Nací a orillas del Río Bravo una tarde de miércoles en que el otoño parecía duraría para siempre, por lo menos eso me contó la abuela. Mientras crecía, la tierra olía a ocre, ‘el otro lado’ era verde y El Puente era el lugar donde nacía la educación cívica. Desde aquel lejano entonces la disímil frontera entre México y Estados Unidos ha sido para mí un territorio único: tierra de todos, tierra de nadie. Aquí no se dice “estaciona la camioneta”, decimos “parquea la troca”. Aquí no se presta un encendedor, se “pasa la laira”; aquí llamamos pa’tras cuando se trata de regresar la llamada telefónica de alguien. Aquí huele a carne asada, a cerveza gringa, a Bravos del Norte, a tierra que arde, a río sinfín, acento norteño, mirada que quema, fuego en la luna, nostalgia del futuro, imaginación del pasado, días iguales, diáfanas tardes… aquí la vida se confunde con el ocaso.

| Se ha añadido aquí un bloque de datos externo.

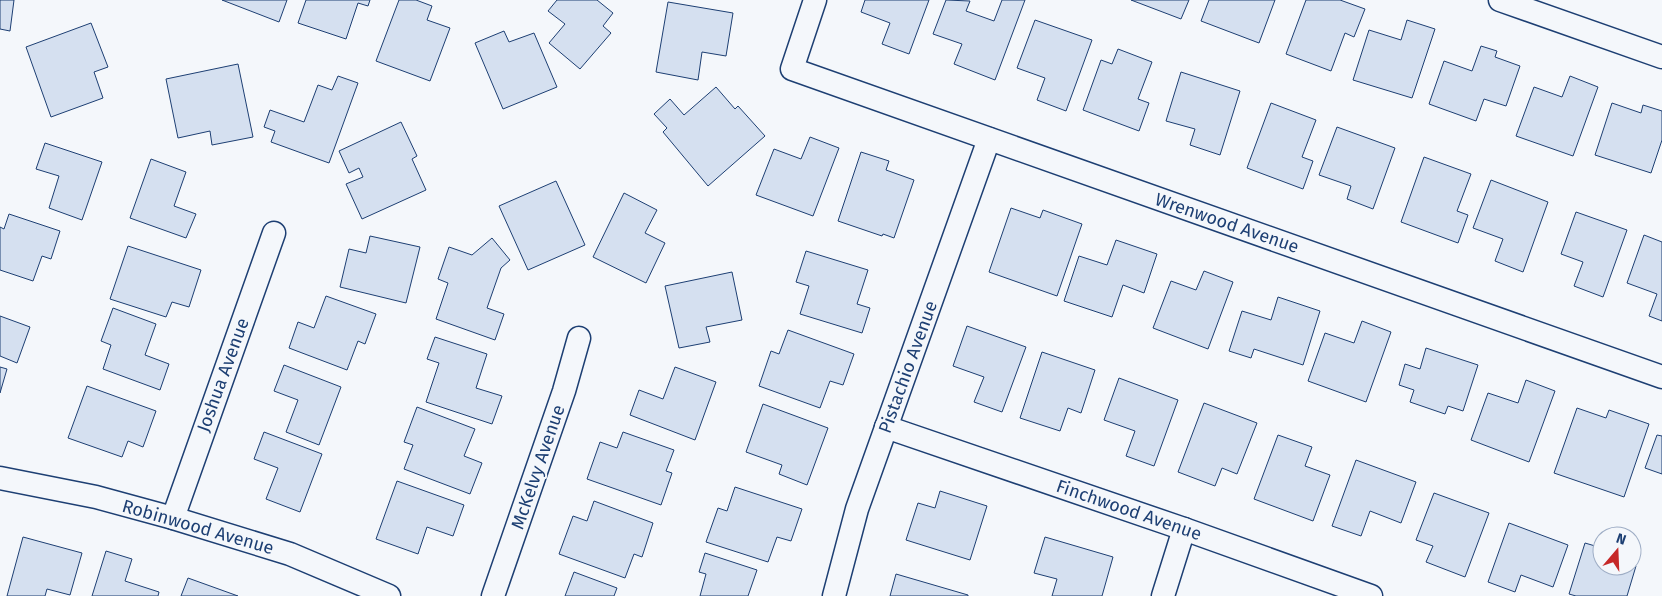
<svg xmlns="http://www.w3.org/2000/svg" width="1662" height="596" viewBox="0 0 1662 596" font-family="'Fira Sans',sans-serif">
	<rect width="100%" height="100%" fill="#f4f7fb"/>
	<g fill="#d5e0f0" stroke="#1d3f73">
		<polygon points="0,0 14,0 10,31 0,29"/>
		<polygon points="222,0 287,0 279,22"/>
		<polygon points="306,0 370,0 368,6 358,3 346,39 298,23"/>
		<polygon points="399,0 416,0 432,6 427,20 450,28 430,81 376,61"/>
		<polygon points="557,0 597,0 613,13 603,26 611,33 580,69 549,43 565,24 548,11"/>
		<polygon points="865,0 929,0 909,54 882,44 890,23 861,12"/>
		<polygon points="946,0 970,1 966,11 994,21 1002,0 1025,0 995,80 954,64 962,44 933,34"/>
		<polygon points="1131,0 1189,0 1181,19"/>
		<polygon points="1209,0 1275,0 1259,43 1201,21"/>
		<polygon points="1306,0 1340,0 1365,9 1354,37 1345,33 1331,71 1286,54"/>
		<polygon points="668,2 733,13 726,56 702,52 698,80 656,72"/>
		<polygon points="1035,20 1092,40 1066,111 1037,100 1045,78 1017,68"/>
		<polygon points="1407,20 1435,29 1412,98 1353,80 1369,30 1401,40"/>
		<polygon points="91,23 108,67 94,72 103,98 51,117 26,47"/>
		<polygon points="504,31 509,42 534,33 557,87 503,109 475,43"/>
		<polygon points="1481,46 1497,51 1495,57 1520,66 1506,106 1484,99 1476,121 1429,104 1444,61 1472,71"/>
		<polygon points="1118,49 1152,62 1138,99 1149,103 1139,131 1083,110 1101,60 1112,64"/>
		<polygon points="238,64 253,137 212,145 210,131 178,138 166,79"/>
		<polygon points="1181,72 1240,91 1220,155 1190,145 1195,129 1166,121"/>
		<polygon points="338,76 358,83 329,163 271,142 275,131 264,127 270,110 304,122 318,85 332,90"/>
		<polygon points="1570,76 1598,87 1573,156 1516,136 1534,87 1562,97"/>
		<polygon points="716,87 735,109 738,106 765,136 708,186 663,132 667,128 654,114 670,99 684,115"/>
		<polygon points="1271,103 1316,120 1302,157 1313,161 1303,189 1247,168"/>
		<polygon points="1612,103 1641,113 1643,105 1662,111 1662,140 1651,173 1595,155"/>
		<polygon points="401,122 417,156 412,159 426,190 362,219 346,184 363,177 359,168 349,173 339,151"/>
		<polygon points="1337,127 1395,148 1373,209 1347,199 1351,186 1319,175"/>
		<polygon points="810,137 839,148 813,216 756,195 774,149 801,159"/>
		<polygon points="45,143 102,162 82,220 49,208 59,176 36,169"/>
		<polygon points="861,152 889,161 886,170 914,180 894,238 883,234 882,236 838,221"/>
		<polygon points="1424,157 1471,174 1457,211 1468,215 1458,243 1401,222"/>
		<polygon points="151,159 186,172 174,206 196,214 186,238 130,218"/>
		<polygon points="1491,180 1548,202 1523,272 1495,261 1503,239 1473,228"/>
		<polygon points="556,181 585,245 528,270 499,206"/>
		<polygon points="624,193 657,210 645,233 665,243 646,283 593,257"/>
		<polygon points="1011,208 1040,218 1043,210 1082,224 1057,296 989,272"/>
		<polygon points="1576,212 1627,230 1603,297 1574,286 1583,262 1561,254"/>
		<polygon points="9,214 60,231 51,259 42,256 33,281 0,270 0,227 4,229"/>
		<polygon points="1644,235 1662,242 1662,321 1649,316 1657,294 1627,283"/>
		<polygon points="370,236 420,247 406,303 340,287 349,249 366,253"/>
		<polygon points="492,238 510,260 501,268 487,308 504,314 495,340 436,319 448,283 438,279 449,247 472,255"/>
		<polygon points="1116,240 1157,254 1144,293 1123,285 1112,317 1064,301 1079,256 1107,265"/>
		<polygon points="128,246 201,270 189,307 172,302 166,317 110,299"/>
		<polygon points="806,251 868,270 857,304 870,308 862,333 800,314 809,286 796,282"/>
		<polygon points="1204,271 1233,282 1208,349 1153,328 1171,281 1196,290"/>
		<polygon points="732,272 742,320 706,327 710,342 679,348 665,286"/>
		<polygon points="326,296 376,314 365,344 358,341 347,370 289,348 298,322 314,328"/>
		<polygon points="1278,297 1320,311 1303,365 1254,349 1251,358 1229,351 1242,311 1271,320"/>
		<polygon points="113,308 156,324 145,355 169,364 160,390 103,369 111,345 101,341"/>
		<polygon points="0,316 30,327 17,363 0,356"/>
		<polygon points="1362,321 1391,332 1366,402 1308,381 1325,333 1354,343"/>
		<polygon points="967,326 1026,347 1002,412 974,402 984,377 953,366"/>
		<polygon points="788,330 854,354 843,385 830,381 820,408 759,386 771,351 779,354"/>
		<polygon points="435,337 487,354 476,388 502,396 492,424 426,402 439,363 427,359"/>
		<polygon points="1426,348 1478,365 1463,411 1448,406 1445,414 1410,402 1414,390 1399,385 1405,364 1420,369"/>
		<polygon points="1042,352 1095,370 1081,413 1068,408 1060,431 1020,418"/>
		<polygon points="284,365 341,387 319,445 286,432 298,400 274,391"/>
		<polygon points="0,367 7,369 0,393"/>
		<polygon points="675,367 716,382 695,440 630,415 639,390 663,399"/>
		<polygon points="1119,378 1178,400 1154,466 1126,456 1135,431 1104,420"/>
		<polygon points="1526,380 1555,391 1529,462 1471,440 1488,393 1518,403"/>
		<polygon points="87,386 156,411 143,447 128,441 122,457 68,438"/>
		<polygon points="1204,403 1257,423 1237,474 1222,468 1215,486 1178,472"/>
		<polygon points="763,404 828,428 807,485 779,474 782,465 746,452"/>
		<polygon points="417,407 475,429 464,456 482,463 470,494 404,469 413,445 404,442"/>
		<polygon points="1577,408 1606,418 1609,410 1649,424 1624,497 1554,473"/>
		<polygon points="264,432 322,454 300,512 266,499 278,468 254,459"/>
		<polygon points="623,432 674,450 666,471 672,473 661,505 587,479 600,442 617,448"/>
		<polygon points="1278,435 1312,447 1305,466 1330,475 1313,521 1254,499"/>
		<polygon points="1657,435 1662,436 1662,474 1645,468"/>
		<polygon points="1356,460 1416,482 1401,523 1370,511 1361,536 1332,526"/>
		<polygon points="397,481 464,505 453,536 427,527 418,554 376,539"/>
		<polygon points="735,487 802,509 791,541 777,537 768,562 706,542 718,508 727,511"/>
		<polygon points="940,491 987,506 970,560 906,540 918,503 935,508"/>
		<polygon points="1434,493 1489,513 1465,577 1426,562 1433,546 1416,540"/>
		<polygon points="594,501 653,523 642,557 634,554 625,578 559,554 573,516 587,521"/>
		<polygon points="1509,523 1568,545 1553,587 1521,575 1515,592 1488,582"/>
		<polygon points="23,537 82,553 70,595 47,589 45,596 7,596"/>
		<polygon points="1045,537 1113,557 1102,596 1052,596 1057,579 1034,573"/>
		<polygon points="1585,543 1602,548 1602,566 1632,566 1632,564 1636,566 1627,596 1576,596 1569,594"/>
		<polygon points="106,551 132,559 125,581 159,592 158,596 92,596"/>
		<polygon points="705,553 757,570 748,596 700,596 706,574 699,572"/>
		<polygon points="574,572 617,588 614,596 565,596"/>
		<polygon points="896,574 968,595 968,596 890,596"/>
		<polygon points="188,578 238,596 181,596"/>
	</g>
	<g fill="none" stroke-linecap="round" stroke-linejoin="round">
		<defs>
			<g id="minor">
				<polyline points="815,0 792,69 1662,377"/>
				<polyline points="1500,0 1662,57"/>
				<polyline points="886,427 1184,529 1371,596"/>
				<polyline points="0,478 96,497 173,518 290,554 389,596"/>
				<polyline points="173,518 274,233"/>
				<polyline points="493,596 564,391 579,338"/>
				<polyline points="834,596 857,509 989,139"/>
				<polyline points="1163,596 1184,529"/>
			</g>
		</defs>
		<use href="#minor" stroke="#1d3f73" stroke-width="25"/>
		<use href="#minor" stroke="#f4f7fb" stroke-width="22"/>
	</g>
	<g text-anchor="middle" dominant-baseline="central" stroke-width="4" stroke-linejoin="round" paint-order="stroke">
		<g font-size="18" fill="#1d3f73" stroke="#f4f7fb">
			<text transform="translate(1227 223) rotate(19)">Wrenwood Avenue</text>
			<text transform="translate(908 367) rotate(-70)">Pistachio Avenue</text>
			<text transform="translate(223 375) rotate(-70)">Joshua Avenue</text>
			<text transform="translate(538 467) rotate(-71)">McKelvy Avenue</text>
			<text transform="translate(1129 510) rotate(19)">Finchwood Avenue</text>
			<text transform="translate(198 527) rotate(16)">Robinwood Avenue</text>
		</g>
	</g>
	<g transform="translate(1617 551) rotate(19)"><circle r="24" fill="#f4f7fb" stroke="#9eadc5"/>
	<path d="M0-4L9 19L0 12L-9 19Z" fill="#c62828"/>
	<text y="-8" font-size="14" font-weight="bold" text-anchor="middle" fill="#1d3f73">N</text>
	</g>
</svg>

Vivía en una casa donde mis mejores amigos eran cuatro inmensos nogales que no daban nueces sino hojas de todos colores. Una liana colgada en lo mas alto de un mástil era mejor que un aburrido Atari en desuso. La construcción de infinitos caminos para cochecitos eran mi patria, y no hacía falta nada más allá que la luz del sol. Las diferencias que teníamos con los de calle arriba y calle abajo se arreglaban en un partido de béisbol donde una piedra tirada en el suelo servía de base, y un coche rojo estacionado a lo lejos era la barda del cuadrangular.
Los días pasaron y empecé a ver a Piedras Negras a la distancia. Con cariño añoré a la familia en la frontera; leí de su explotación minera, de sus gobiernos corruptos, de los días en que poco a poco esa tierra prodigiosa se volvió dominio de unos cuantos, territorio de alacranes en el poder, de autoridades coludidas con el narco, de refriegas a la luz del día, balaceras sin nombre, policías sin más ley que la que impone el grupo criminal Los Zetas. Me doy cabal cuenta de ello mientras leo en Negratinta la crónica en que el periodista Quitzé Fernández documenta, con puntos y comas, los secuestros, los silencios, las noches interminables, las desapariciones, los días cómplices de la nada, del terror. Mientras leo su crónica recuerdo otros días menos aciagos, evoco la tarde en que la pelota de béisbol sobrepasó el coche rojo y todos festejamos. Mientras leo su crónica me invade la nostalgia de luz, de paz, de días con menos balazos y más juegos callejeros, en donde todos éramos una comunidad, en donde todos éramos piedras en un mismo campo.
Desde aquel entonces existía -como hoy existe y existirá mientras tengamos al principal consumidor de drogas en el mundo como vecino- el negocio, el bisnes, el chanchullo, la rolada. Desde aquel entonces, siendo muy niño, sabíamos quién se dedicaba a qué, cómo y cuándo. Los pequeños mafiosos eran solo eso: burreros que traficaban de aquí para el norte, con cierta complacencia de la comunidad y la autoridad y donde se sabía existía un sui generis código de ética: nadie se metía con niños, mujeres, ni familiares. Hoy día no queda nada de ello; se secuestra en lugares públicos, se tortura, se mata, se hace picadillo, se deja el cuerpo en lugares públicos como mensaje a grupos rivales. Quitzé Fernández se mete allí, cava un poso del que saca lo que otros desean tapar. Documenta lo que otros callan por miedo e indefensión. Publica lo que no es fácil publicar; en tierra Zeta ser periodista es un acto de osadía. Quitzé, caballero de armadura tinta, viste de valiente y su crónica parece no tener fin en un Piedras Negras que se repite en todo el noreste mexicano: tierra de todos, tierra de nadie.